Arrange the text lines of the data below as a numbered list, omitting blank lines. Leave the pictures out of the answer.
++++ PROVIDED DATA ++++
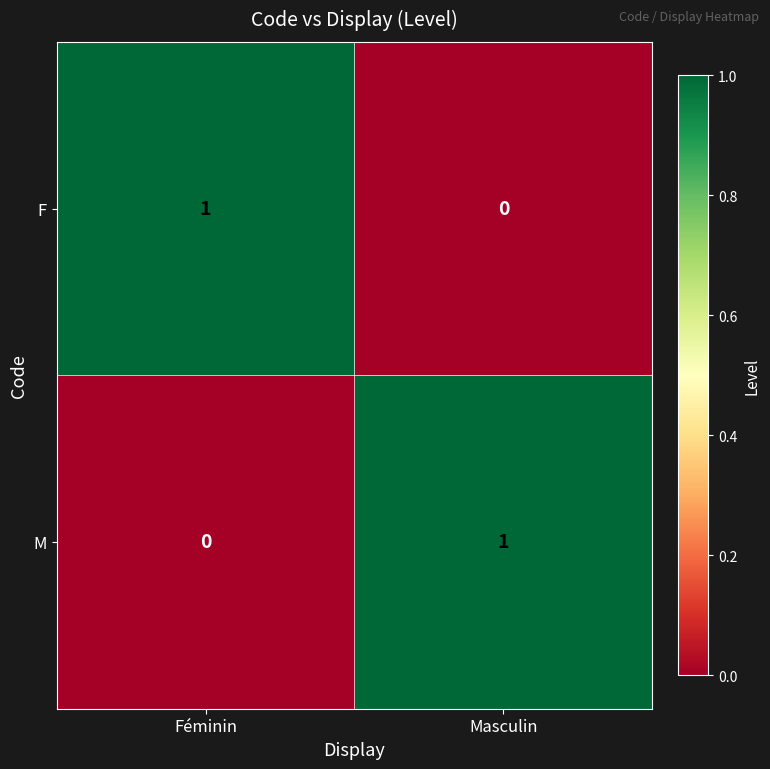

Rank the series at Masculin from lowest to highest value.

F, M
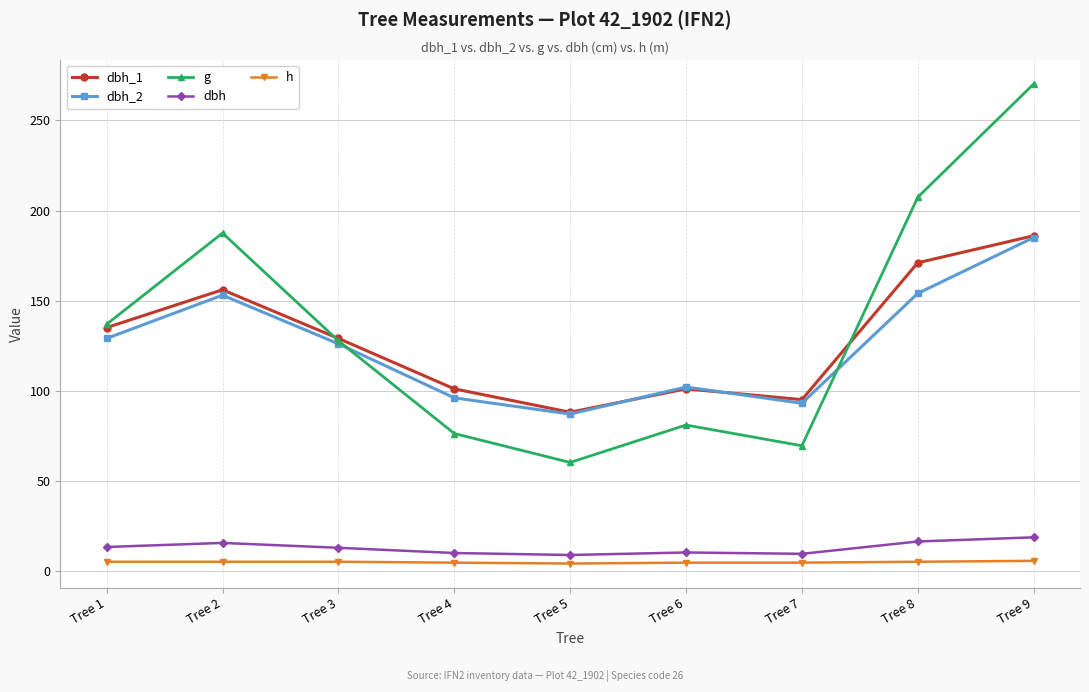

Is this an area chart (filled region under the line)?

No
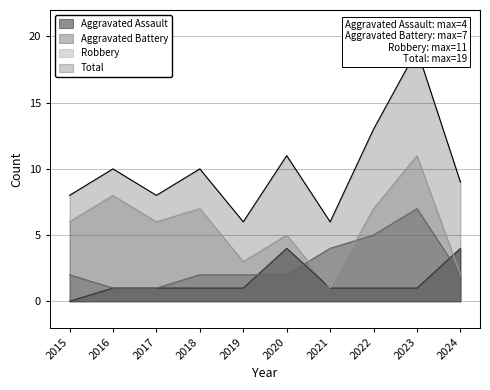

What is the maximum value shown in the chart?

19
++++
* **YOUR SOLUTION**
1. Rank the series at Masculin from lowest to highest value.
2. F, M
3. Is this an area chart (filled region under the line)?
4. No
5. What is the maximum value shown in the chart?
6. 19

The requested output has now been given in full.